The one good thing about tropical storms and the hurricanes they may eventually become is we get plenty of warning, unlike the tornadoes in Kansas that dropped down out of the sky one minute and disappeared back into it the next. For the most part, tropical systems are plodders, creeping their way across the water towards their date with the shore.
Debby, it seems, is playing hard to get. Not only is she essentially stalled out in the Gulf as I write this, she's confounding all the experts trying to guess where she's likely to go. This morning the National Hurricane Center was predicting a path that took her ashore in Louisiana; tonight they're saying Florida, about 100 miles east of here. I don't think I've ever seen the NHC describe a storm's path as "meandering." Maybe that's why hurricanes used to always have women's names; they seem to have a mind of their own.

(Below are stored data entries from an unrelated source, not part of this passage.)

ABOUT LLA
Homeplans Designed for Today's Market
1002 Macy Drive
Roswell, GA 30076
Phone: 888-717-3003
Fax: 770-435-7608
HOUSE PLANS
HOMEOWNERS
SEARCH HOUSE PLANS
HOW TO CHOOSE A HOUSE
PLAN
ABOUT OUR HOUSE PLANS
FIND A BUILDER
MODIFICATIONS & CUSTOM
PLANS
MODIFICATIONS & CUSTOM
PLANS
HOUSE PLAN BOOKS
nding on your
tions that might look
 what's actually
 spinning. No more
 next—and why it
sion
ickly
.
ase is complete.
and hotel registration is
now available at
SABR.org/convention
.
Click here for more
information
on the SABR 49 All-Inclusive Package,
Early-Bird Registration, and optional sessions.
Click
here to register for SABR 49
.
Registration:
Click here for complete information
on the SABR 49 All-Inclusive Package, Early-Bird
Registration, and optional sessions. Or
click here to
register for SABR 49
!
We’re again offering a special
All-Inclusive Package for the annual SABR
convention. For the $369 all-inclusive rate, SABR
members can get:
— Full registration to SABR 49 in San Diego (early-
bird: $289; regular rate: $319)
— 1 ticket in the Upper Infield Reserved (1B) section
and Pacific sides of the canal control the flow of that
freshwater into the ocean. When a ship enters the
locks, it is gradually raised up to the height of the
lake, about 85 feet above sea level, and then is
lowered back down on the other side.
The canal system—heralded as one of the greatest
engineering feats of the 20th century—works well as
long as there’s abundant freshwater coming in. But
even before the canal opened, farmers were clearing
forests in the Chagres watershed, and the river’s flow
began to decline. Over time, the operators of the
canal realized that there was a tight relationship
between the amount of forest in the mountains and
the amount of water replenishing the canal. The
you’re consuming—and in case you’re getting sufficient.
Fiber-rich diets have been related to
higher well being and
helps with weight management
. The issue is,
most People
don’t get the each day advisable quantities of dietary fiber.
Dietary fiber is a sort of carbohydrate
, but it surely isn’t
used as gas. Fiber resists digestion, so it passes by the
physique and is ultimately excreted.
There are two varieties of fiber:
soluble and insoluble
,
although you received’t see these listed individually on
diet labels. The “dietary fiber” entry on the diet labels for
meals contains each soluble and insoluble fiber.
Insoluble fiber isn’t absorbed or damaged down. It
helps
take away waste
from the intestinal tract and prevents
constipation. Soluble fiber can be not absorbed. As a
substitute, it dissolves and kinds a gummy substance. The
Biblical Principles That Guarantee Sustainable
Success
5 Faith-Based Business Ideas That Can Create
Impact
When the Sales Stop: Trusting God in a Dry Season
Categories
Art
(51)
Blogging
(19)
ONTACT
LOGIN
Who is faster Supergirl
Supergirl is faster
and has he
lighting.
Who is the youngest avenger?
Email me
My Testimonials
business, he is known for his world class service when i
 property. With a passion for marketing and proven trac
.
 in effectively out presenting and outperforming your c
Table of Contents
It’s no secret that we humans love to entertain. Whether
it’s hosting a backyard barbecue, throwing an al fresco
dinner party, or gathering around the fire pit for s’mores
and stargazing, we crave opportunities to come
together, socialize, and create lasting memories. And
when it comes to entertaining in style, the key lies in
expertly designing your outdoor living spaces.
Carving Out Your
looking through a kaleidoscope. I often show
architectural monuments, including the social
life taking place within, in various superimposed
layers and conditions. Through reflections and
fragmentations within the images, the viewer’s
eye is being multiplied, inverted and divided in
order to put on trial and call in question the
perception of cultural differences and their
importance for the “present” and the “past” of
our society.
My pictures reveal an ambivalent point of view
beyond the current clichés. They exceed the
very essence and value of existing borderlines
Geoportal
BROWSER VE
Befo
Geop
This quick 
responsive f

And while this storm isn't strong enough to merit constant attention, it has been entertaining to watch the forecasts yesterday and today. Our local television station uses multiple computer models to predict where a named storm is likely to go and the graphic on tonight's news looked like this:
Each of those eight colored lines represents a different model with the yellow line being the one on which the National Hurricane Center relies. It's hard to get very excited about it coming your way when there are plenty of good reasons to believe it's going elsewhere. I wish I had copied the map from last night's weather; it really looked like a bowl of spaghetti with the lines going every which way.
I have my own theory: The storm will be wherever Jim Cantore of The Weather Channel is and, unfortunately, that was Pensacola Beach this morning. Don't get me wrong...I like Jim Cantore, and it's fine for him to stand on our pretty white sand beaches and talk about how high the waves are today. But tomorrow...I'm hoping he'll be broadcasting from on down the coast, maybe Panama City. But if the forecasters are right, Debby may take a day or two to decide exactly where she is going to go.
While I envy you the warm Florida weather, I certainly don't envy the hurricanes! Makes dealing with the odd gale seem trivial!
Posted by: Margot/NZ | June 25, 2012 at 03:59 AM
Our short bouts of living in Virginia and Florida, via the USN, made us very familiar with those storms! I grew up with blizzards. Hope to never be around tornadoes or typhoons!
Posted by: Suzeyq | June 25, 2012 at 02:27 PM
Send some of that rain to eastern Kansas.